After putting cameras in South Philadelphia High under an emergency contract, Ackerman bumped aside a suburban contractor in favor of a minority firm to install the rest of the cameras on an emergency, no-bid contract worth $7.5 million. Her staff members awarded the work to IBS Communications of Mount Airy after Ackerman supplied them with the firm's business card.

While the suburban contractor would have completed the work by Nov. 30, IBS was given until June 30 to do the work.

The District Attorney's Office used the cellphone-camera video - not a school security tape - to successfully prosecute two girls in the Edison attack.

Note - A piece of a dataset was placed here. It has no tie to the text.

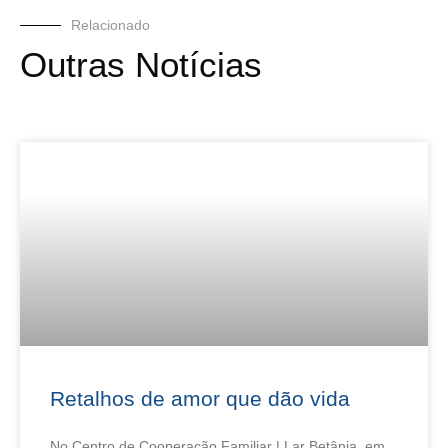
Relacionado
Outras Notícias
Retalhos de amor que dão vida
No Centro de Cooperação Familiar | Lar Betânia, em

Ackerman defended the emergency bid, saying in a December interview, "If something had happened, we would have been in the papers for failing to act."

Abysmal achievement

In 2009-10, the most recent year for which data are available, Edison High recorded 117 violent incidents, including 80 assaults and 26 weapon possessions. Student achievement is abysmal.

Fewer than a quarter of the school's 11th graders scored advanced or proficient in math on the most recent state exam. Just more than a quarter did that well in reading.

The Jan. 4 attack was exceptional only because it was captured on video at the school.

It began about 12:30 p.m., when a group of students gathered on the second floor near a stairwell. Two female students reported that several girls had stopped them and had begun beating them, according to a School District police report obtained by The Inquirer. The video captured only one girl being attacked.

When the blows stopped, the female victim, wearing a red sweatshirt, leaped up and fled down a stairwell.

In court later, she was reticent, embarrassed that the attack had gone viral on the Internet, one official at the hearing recalled.

Freshmen Jessenia Rivera, 16, and Ironely Acosta, 15, were initially charged with simple assault. But after the District Attorney's Office viewed the violence on the video, the charge was bumped up to aggravated assault.

The reason behind the attack did not emerge in court. The victim testified only that she had been beaten.

However, Nydia Sánchez, the mother of Acosta, and Maria Rivera, the mother of Jessenia Rivera, said in separate interviews that the victim had hit their daughters first. That, they said, wasn't captured on video.

Both attackers were sent to juvenile detention.

But violence at the school continued.

One month to the day after the hallway attack, another large crowd gathered in the lunchroom at Edison.

When a school police officer tried to break up the group, a 15-year-old boy pushed the officer, nearly knocking him to the ground, according to a School District police report obtained by The Inquirer.